Jillian Kozyra

    Jillian Kozyra

    1 year ago
    Hey, i’m getting
    ModuleNotFoundError: No module named 'data_flows'
    when I try to register my flow locally using docker storage (specifically it’s failing the
    cloudpickle_deserialization_check
    healthcheck). we’re using fully qualified imports in our flows (e.g.
    from data_flows.utils.data_extraction tasks import thing
    ) to satisfy mypy, so i’m hoping there’s a way to get this working as well. i think the config matches the tutorial, and i’ve tried different values for the python path without any luck.

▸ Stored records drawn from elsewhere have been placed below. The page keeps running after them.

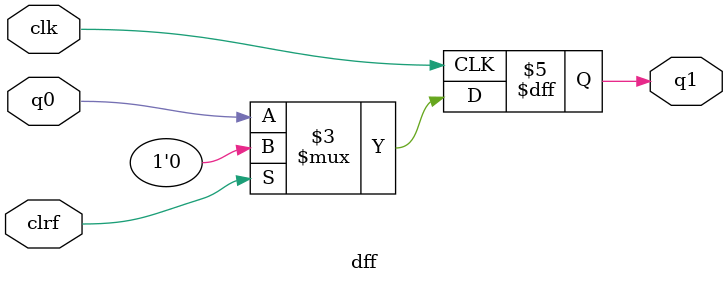
<source format=v>
`timescale 1ns/1ns
module dff(q0,q1,clk,clrf);
input q0,clk,clrf;
output reg q1;
always @(posedge clk) begin
if (clrf) q1<=0;
else q1<=q0;
end
endmodule

</source>
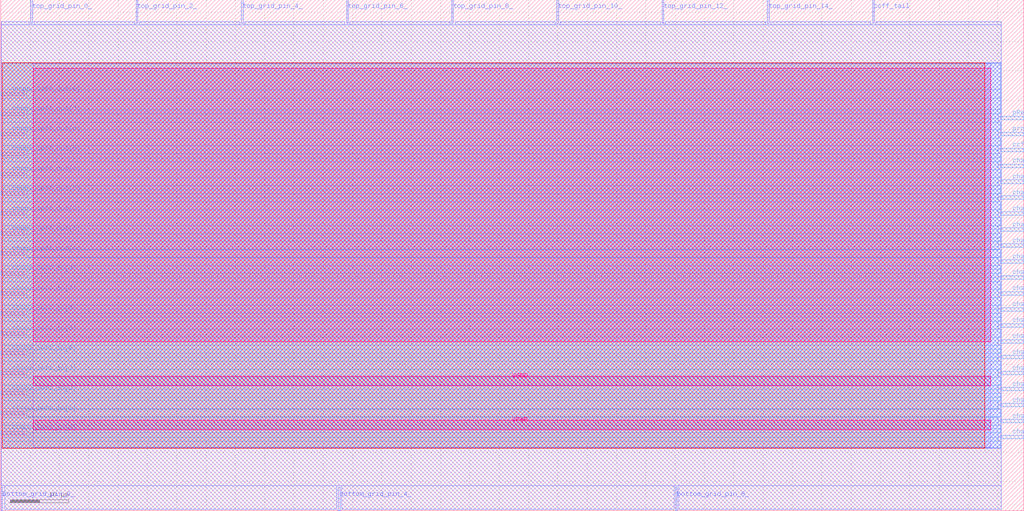
<source format=lef>
VERSION 5.7 ;
  NAMESCASESENSITIVE ON ;
  NOWIREEXTENSIONATPIN ON ;
  DIVIDERCHAR "/" ;
  BUSBITCHARS "[]" ;
UNITS
  DATABASE MICRONS 200 ;
END UNITS

MACRO cbx_1__3_
  CLASS BLOCK ;
  FOREIGN cbx_1__3_ ;
  ORIGIN 0.000 0.000 ;
  SIZE 174.480 BY 87.135 ;
  PIN chanx_left_in[0]
    DIRECTION INPUT ;
    PORT
      LAYER met3 ;
        RECT 0.000 12.960 4.000 13.560 ;
    END
  END chanx_left_in[0]
  PIN chanx_left_in[1]
    DIRECTION INPUT ;
    PORT
      LAYER met3 ;
        RECT 0.000 16.360 4.000 16.960 ;
    END
  END chanx_left_in[1]
  PIN chanx_left_in[2]
    DIRECTION INPUT ;
    PORT
      LAYER met3 ;
        RECT 0.000 19.760 4.000 20.360 ;
    END
  END chanx_left_in[2]
  PIN chanx_left_in[3]
    DIRECTION INPUT ;
    PORT
      LAYER met3 ;
        RECT 0.000 23.160 4.000 23.760 ;
    END
  END chanx_left_in[3]
  PIN chanx_left_in[4]
    DIRECTION INPUT ;
    PORT
      LAYER met3 ;
        RECT 0.000 26.560 4.000 27.160 ;
    END
  END chanx_left_in[4]
  PIN chanx_left_in[5]
    DIRECTION INPUT ;
    PORT
      LAYER met3 ;
        RECT 0.000 29.960 4.000 30.560 ;
    END
  END chanx_left_in[5]
  PIN chanx_left_in[6]
    DIRECTION INPUT ;
    PORT
      LAYER met3 ;
        RECT 0.000 33.360 4.000 33.960 ;
    END
  END chanx_left_in[6]
  PIN chanx_left_in[7]
    DIRECTION INPUT ;
    PORT
      LAYER met3 ;
        RECT 0.000 36.760 4.000 37.360 ;
    END
  END chanx_left_in[7]
  PIN chanx_left_in[8]
    DIRECTION INPUT ;
    PORT
      LAYER met3 ;
        RECT 0.000 40.160 4.000 40.760 ;
    END
  END chanx_left_in[8]
  PIN chanx_left_out[0]
    DIRECTION OUTPUT TRISTATE ;
    PORT
      LAYER met3 ;
        RECT 0.000 43.560 4.000 44.160 ;
    END
  END chanx_left_out[0]
  PIN chanx_left_out[1]
    DIRECTION OUTPUT TRISTATE ;
    PORT
      LAYER met3 ;
        RECT 0.000 46.960 4.000 47.560 ;
    END
  END chanx_left_out[1]
  PIN chanx_left_out[2]
    DIRECTION OUTPUT TRISTATE ;
    PORT
      LAYER met3 ;
        RECT 0.000 50.360 4.000 50.960 ;
    END
  END chanx_left_out[2]
  PIN chanx_left_out[3]
    DIRECTION OUTPUT TRISTATE ;
    PORT
      LAYER met3 ;
        RECT 0.000 53.760 4.000 54.360 ;
    END
  END chanx_left_out[3]
  PIN chanx_left_out[4]
    DIRECTION OUTPUT TRISTATE ;
    PORT
      LAYER met3 ;
        RECT 0.000 57.160 4.000 57.760 ;
    END
  END chanx_left_out[4]
  PIN chanx_left_out[5]
    DIRECTION OUTPUT TRISTATE ;
    PORT
      LAYER met3 ;
        RECT 0.000 60.560 4.000 61.160 ;
    END
  END chanx_left_out[5]
  PIN chanx_left_out[6]
    DIRECTION OUTPUT TRISTATE ;
    PORT
      LAYER met3 ;
        RECT 0.000 63.960 4.000 64.560 ;
    END
  END chanx_left_out[6]
  PIN chanx_left_out[7]
    DIRECTION OUTPUT TRISTATE ;
    PORT
      LAYER met3 ;
        RECT 0.000 67.360 4.000 67.960 ;
    END
  END chanx_left_out[7]
  PIN chanx_left_out[8]
    DIRECTION OUTPUT TRISTATE ;
    PORT
      LAYER met3 ;
        RECT 0.000 70.760 4.000 71.360 ;
    END
  END chanx_left_out[8]
  PIN top_grid_pin_0_
    DIRECTION OUTPUT TRISTATE ;
    PORT
      LAYER met2 ;
        RECT 5.150 83.135 5.430 87.135 ;
    END
  END top_grid_pin_0_
  PIN top_grid_pin_2_
    DIRECTION OUTPUT TRISTATE ;
    PORT
      LAYER met2 ;
        RECT 23.090 83.135 23.370 87.135 ;
    END
  END top_grid_pin_2_
  PIN top_grid_pin_4_
    DIRECTION OUTPUT TRISTATE ;
    PORT
      LAYER met2 ;
        RECT 41.030 83.135 41.310 87.135 ;
    END
  END top_grid_pin_4_
  PIN top_grid_pin_6_
    DIRECTION OUTPUT TRISTATE ;
    PORT
      LAYER met2 ;
        RECT 58.970 83.135 59.250 87.135 ;
    END
  END top_grid_pin_6_
  PIN top_grid_pin_8_
    DIRECTION OUTPUT TRISTATE ;
    PORT
      LAYER met2 ;
        RECT 76.910 83.135 77.190 87.135 ;
    END
  END top_grid_pin_8_
  PIN top_grid_pin_10_
    DIRECTION OUTPUT TRISTATE ;
    PORT
      LAYER met2 ;
        RECT 94.850 83.135 95.130 87.135 ;
    END
  END top_grid_pin_10_
  PIN top_grid_pin_12_
    DIRECTION OUTPUT TRISTATE ;
    PORT
      LAYER met2 ;
        RECT 112.790 83.135 113.070 87.135 ;
    END
  END top_grid_pin_12_
  PIN top_grid_pin_14_
    DIRECTION OUTPUT TRISTATE ;
    PORT
      LAYER met2 ;
        RECT 130.730 83.135 131.010 87.135 ;
    END
  END top_grid_pin_14_
  PIN ccff_tail
    DIRECTION OUTPUT TRISTATE ;
    PORT
      LAYER met2 ;
        RECT 148.670 83.135 148.950 87.135 ;
    END
  END ccff_tail
  PIN chanx_right_in[0]
    DIRECTION INPUT ;
    PORT
      LAYER met3 ;
        RECT 170.480 12.280 174.480 12.880 ;
    END
  END chanx_right_in[0]
  PIN chanx_right_in[1]
    DIRECTION INPUT ;
    PORT
      LAYER met3 ;
        RECT 170.480 15.000 174.480 15.600 ;
    END
  END chanx_right_in[1]
  PIN chanx_right_in[2]
    DIRECTION INPUT ;
    PORT
      LAYER met3 ;
        RECT 170.480 17.720 174.480 18.320 ;
    END
  END chanx_right_in[2]
  PIN chanx_right_in[3]
    DIRECTION INPUT ;
    PORT
      LAYER met3 ;
        RECT 170.480 20.440 174.480 21.040 ;
    END
  END chanx_right_in[3]
  PIN chanx_right_in[4]
    DIRECTION INPUT ;
    PORT
      LAYER met3 ;
        RECT 170.480 23.160 174.480 23.760 ;
    END
  END chanx_right_in[4]
  PIN chanx_right_in[5]
    DIRECTION INPUT ;
    PORT
      LAYER met3 ;
        RECT 170.480 25.880 174.480 26.480 ;
    END
  END chanx_right_in[5]
  PIN chanx_right_in[6]
    DIRECTION INPUT ;
    PORT
      LAYER met3 ;
        RECT 170.480 28.600 174.480 29.200 ;
    END
  END chanx_right_in[6]
  PIN chanx_right_in[7]
    DIRECTION INPUT ;
    PORT
      LAYER met3 ;
        RECT 170.480 31.320 174.480 31.920 ;
    END
  END chanx_right_in[7]
  PIN chanx_right_in[8]
    DIRECTION INPUT ;
    PORT
      LAYER met3 ;
        RECT 170.480 34.040 174.480 34.640 ;
    END
  END chanx_right_in[8]
  PIN chanx_right_out[0]
    DIRECTION OUTPUT TRISTATE ;
    PORT
      LAYER met3 ;
        RECT 170.480 36.760 174.480 37.360 ;
    END
  END chanx_right_out[0]
  PIN chanx_right_out[1]
    DIRECTION OUTPUT TRISTATE ;
    PORT
      LAYER met3 ;
        RECT 170.480 39.480 174.480 40.080 ;
    END
  END chanx_right_out[1]
  PIN chanx_right_out[2]
    DIRECTION OUTPUT TRISTATE ;
    PORT
      LAYER met3 ;
        RECT 170.480 42.200 174.480 42.800 ;
    END
  END chanx_right_out[2]
  PIN chanx_right_out[3]
    DIRECTION OUTPUT TRISTATE ;
    PORT
      LAYER met3 ;
        RECT 170.480 44.920 174.480 45.520 ;
    END
  END chanx_right_out[3]
  PIN chanx_right_out[4]
    DIRECTION OUTPUT TRISTATE ;
    PORT
      LAYER met3 ;
        RECT 170.480 47.640 174.480 48.240 ;
    END
  END chanx_right_out[4]
  PIN chanx_right_out[5]
    DIRECTION OUTPUT TRISTATE ;
    PORT
      LAYER met3 ;
        RECT 170.480 50.360 174.480 50.960 ;
    END
  END chanx_right_out[5]
  PIN chanx_right_out[6]
    DIRECTION OUTPUT TRISTATE ;
    PORT
      LAYER met3 ;
        RECT 170.480 53.080 174.480 53.680 ;
    END
  END chanx_right_out[6]
  PIN chanx_right_out[7]
    DIRECTION OUTPUT TRISTATE ;
    PORT
      LAYER met3 ;
        RECT 170.480 55.800 174.480 56.400 ;
    END
  END chanx_right_out[7]
  PIN chanx_right_out[8]
    DIRECTION OUTPUT TRISTATE ;
    PORT
      LAYER met3 ;
        RECT 170.480 58.520 174.480 59.120 ;
    END
  END chanx_right_out[8]
  PIN ccff_head
    DIRECTION INPUT ;
    PORT
      LAYER met3 ;
        RECT 170.480 61.240 174.480 61.840 ;
    END
  END ccff_head
  PIN prog_clk
    DIRECTION INPUT ;
    PORT
      LAYER met3 ;
        RECT 170.480 63.960 174.480 64.560 ;
    END
  END prog_clk
  PIN pReset
    DIRECTION INPUT ;
    PORT
      LAYER met3 ;
        RECT 170.480 66.680 174.480 67.280 ;
    END
  END pReset
  PIN bottom_grid_pin_0_
    DIRECTION OUTPUT TRISTATE ;
    PORT
      LAYER met2 ;
        RECT 0.090 0.000 0.370 4.000 ;
    END
  END bottom_grid_pin_0_
  PIN bottom_grid_pin_4_
    DIRECTION OUTPUT TRISTATE ;
    PORT
      LAYER met2 ;
        RECT 57.590 0.000 57.870 4.000 ;
    END
  END bottom_grid_pin_4_
  PIN bottom_grid_pin_8_
    DIRECTION OUTPUT TRISTATE ;
    PORT
      LAYER met2 ;
        RECT 115.090 0.000 115.370 4.000 ;
    END
  END bottom_grid_pin_8_
  PIN VPWR
    DIRECTION INPUT ;
    USE POWER ;
    PORT
      LAYER met5 ;
        RECT 5.520 13.840 168.820 15.440 ;
    END
  END VPWR
  PIN VGND
    DIRECTION INPUT ;
    USE GROUND ;
    PORT
      LAYER met5 ;
        RECT 5.520 21.340 168.820 22.940 ;
    END
  END VGND
  OBS
      LAYER li1 ;
        RECT 5.520 10.795 168.820 76.245 ;
      LAYER met1 ;
        RECT 0.070 10.640 170.590 76.400 ;
      LAYER met2 ;
        RECT 0.090 82.855 4.870 83.370 ;
        RECT 5.710 82.855 22.810 83.370 ;
        RECT 23.650 82.855 40.750 83.370 ;
        RECT 41.590 82.855 58.690 83.370 ;
        RECT 59.530 82.855 76.630 83.370 ;
        RECT 77.470 82.855 94.570 83.370 ;
        RECT 95.410 82.855 112.510 83.370 ;
        RECT 113.350 82.855 130.450 83.370 ;
        RECT 131.290 82.855 148.390 83.370 ;
        RECT 149.230 82.855 170.570 83.370 ;
        RECT 0.090 4.280 170.570 82.855 ;
        RECT 0.650 0.270 57.310 4.280 ;
        RECT 58.150 0.270 114.810 4.280 ;
        RECT 115.650 0.270 170.570 4.280 ;
      LAYER met3 ;
        RECT 0.270 71.760 170.480 76.325 ;
        RECT 4.400 70.360 170.480 71.760 ;
        RECT 0.270 68.360 170.480 70.360 ;
        RECT 4.400 67.680 170.480 68.360 ;
        RECT 4.400 66.960 170.080 67.680 ;
        RECT 0.270 66.280 170.080 66.960 ;
        RECT 0.270 64.960 170.480 66.280 ;
        RECT 4.400 63.560 170.080 64.960 ;
        RECT 0.270 62.240 170.480 63.560 ;
        RECT 0.270 61.560 170.080 62.240 ;
        RECT 4.400 60.840 170.080 61.560 ;
        RECT 4.400 60.160 170.480 60.840 ;
        RECT 0.270 59.520 170.480 60.160 ;
        RECT 0.270 58.160 170.080 59.520 ;
        RECT 4.400 58.120 170.080 58.160 ;
        RECT 4.400 56.800 170.480 58.120 ;
        RECT 4.400 56.760 170.080 56.800 ;
        RECT 0.270 55.400 170.080 56.760 ;
        RECT 0.270 54.760 170.480 55.400 ;
        RECT 4.400 54.080 170.480 54.760 ;
        RECT 4.400 53.360 170.080 54.080 ;
        RECT 0.270 52.680 170.080 53.360 ;
        RECT 0.270 51.360 170.480 52.680 ;
        RECT 4.400 49.960 170.080 51.360 ;
        RECT 0.270 48.640 170.480 49.960 ;
        RECT 0.270 47.960 170.080 48.640 ;
        RECT 4.400 47.240 170.080 47.960 ;
        RECT 4.400 46.560 170.480 47.240 ;
        RECT 0.270 45.920 170.480 46.560 ;
        RECT 0.270 44.560 170.080 45.920 ;
        RECT 4.400 44.520 170.080 44.560 ;
        RECT 4.400 43.200 170.480 44.520 ;
        RECT 4.400 43.160 170.080 43.200 ;
        RECT 0.270 41.800 170.080 43.160 ;
        RECT 0.270 41.160 170.480 41.800 ;
        RECT 4.400 40.480 170.480 41.160 ;
        RECT 4.400 39.760 170.080 40.480 ;
        RECT 0.270 39.080 170.080 39.760 ;
        RECT 0.270 37.760 170.480 39.080 ;
        RECT 4.400 36.360 170.080 37.760 ;
        RECT 0.270 35.040 170.480 36.360 ;
        RECT 0.270 34.360 170.080 35.040 ;
        RECT 4.400 33.640 170.080 34.360 ;
        RECT 4.400 32.960 170.480 33.640 ;
        RECT 0.270 32.320 170.480 32.960 ;
        RECT 0.270 30.960 170.080 32.320 ;
        RECT 4.400 30.920 170.080 30.960 ;
        RECT 4.400 29.600 170.480 30.920 ;
        RECT 4.400 29.560 170.080 29.600 ;
        RECT 0.270 28.200 170.080 29.560 ;
        RECT 0.270 27.560 170.480 28.200 ;
        RECT 4.400 26.880 170.480 27.560 ;
        RECT 4.400 26.160 170.080 26.880 ;
        RECT 0.270 25.480 170.080 26.160 ;
        RECT 0.270 24.160 170.480 25.480 ;
        RECT 4.400 22.760 170.080 24.160 ;
        RECT 0.270 21.440 170.480 22.760 ;
        RECT 0.270 20.760 170.080 21.440 ;
        RECT 4.400 20.040 170.080 20.760 ;
        RECT 4.400 19.360 170.480 20.040 ;
        RECT 0.270 18.720 170.480 19.360 ;
        RECT 0.270 17.360 170.080 18.720 ;
        RECT 4.400 17.320 170.080 17.360 ;
        RECT 4.400 16.000 170.480 17.320 ;
        RECT 4.400 15.960 170.080 16.000 ;
        RECT 0.270 14.600 170.080 15.960 ;
        RECT 0.270 13.960 170.480 14.600 ;
        RECT 4.400 13.280 170.480 13.960 ;
        RECT 4.400 12.560 170.080 13.280 ;
        RECT 0.270 11.880 170.080 12.560 ;
        RECT 0.270 10.715 170.480 11.880 ;
      LAYER met4 ;
        RECT 0.295 10.640 167.820 76.400 ;
      LAYER met5 ;
        RECT 5.520 28.840 168.820 75.440 ;
  END
END cbx_1__3_
END LIBRARY


</source>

Here’s our Docker setup:
    Docker(
        registry_url=ecr_registry_url,
        python_dependencies=python_dependencies,
        files={
            "/Users/jilliankozyra/projects/projectname/data_flows/utils/__init__.py": "/data_flows/utils/__init__.py",
            "/Users/jilliankozyra/projects/projectname/data_flows/utils/install_dependencies.py": "/data_flows/utils/install_dependencies.py",
            "/Users/jilliankozyra/projects/projectname/data_flows/utils/data_extraction_tasks.py": "/data_flows/utils/data_extraction_tasks.py"
        },
        env_vars={
            "PYTHONPATH": "$PYTHONPATH:data_flows/"
        },
    )
    Michael Adkins

    Michael Adkins

    1 year ago
    This likely isn't working because there's not an
    __init__.py
    being copied in for the top-level
    data_flows
    folder
    Have you considered just using
    pip install
    instead? It tends to be easier then setting a PYTHONPATH variable.
    Jillian Kozyra

    Jillian Kozyra

    1 year ago
    these are not pip-installable dependences. i’ve explicitly added a
    /data_flows/_init_.py
    but it does not appear to have made a difference.
    Michael Adkins

    Michael Adkins

    1 year ago
    You can just add a
    setup.py
    file then pip install the local module.
    Also note you can copy a whole directory with the
    files
    dict instead of using each file
    Have you tested the import locally instead of inside your docker image? It'll be faster to iterate that way.
    Jillian Kozyra

    Jillian Kozyra

    1 year ago
    yes, it works fine locally, it just fails in the docker build
    i’m only explicitly copying files for testing purposes - the original code that handles this (not written by me) copies everything in every directory, which makes iterating slow
    Michael Adkins

    Michael Adkins

    1 year ago
    What's your local PYTHONPATH look like?
    Jillian Kozyra

    Jillian Kozyra

    1 year ago
    export PYTHONPATH=.:${PYTHONPATH}:/Users/jilliankozyra/projects/projectname/
    data_flows
    is a subdirectory of that
    Michael Adkins

    Michael Adkins

    1 year ago
    Ah. have you tried adding just
    /
    to your pythonpath in the docker image?
    Jillian Kozyra

    Jillian Kozyra

    1 year ago
    i think that’s fixed it! thanks!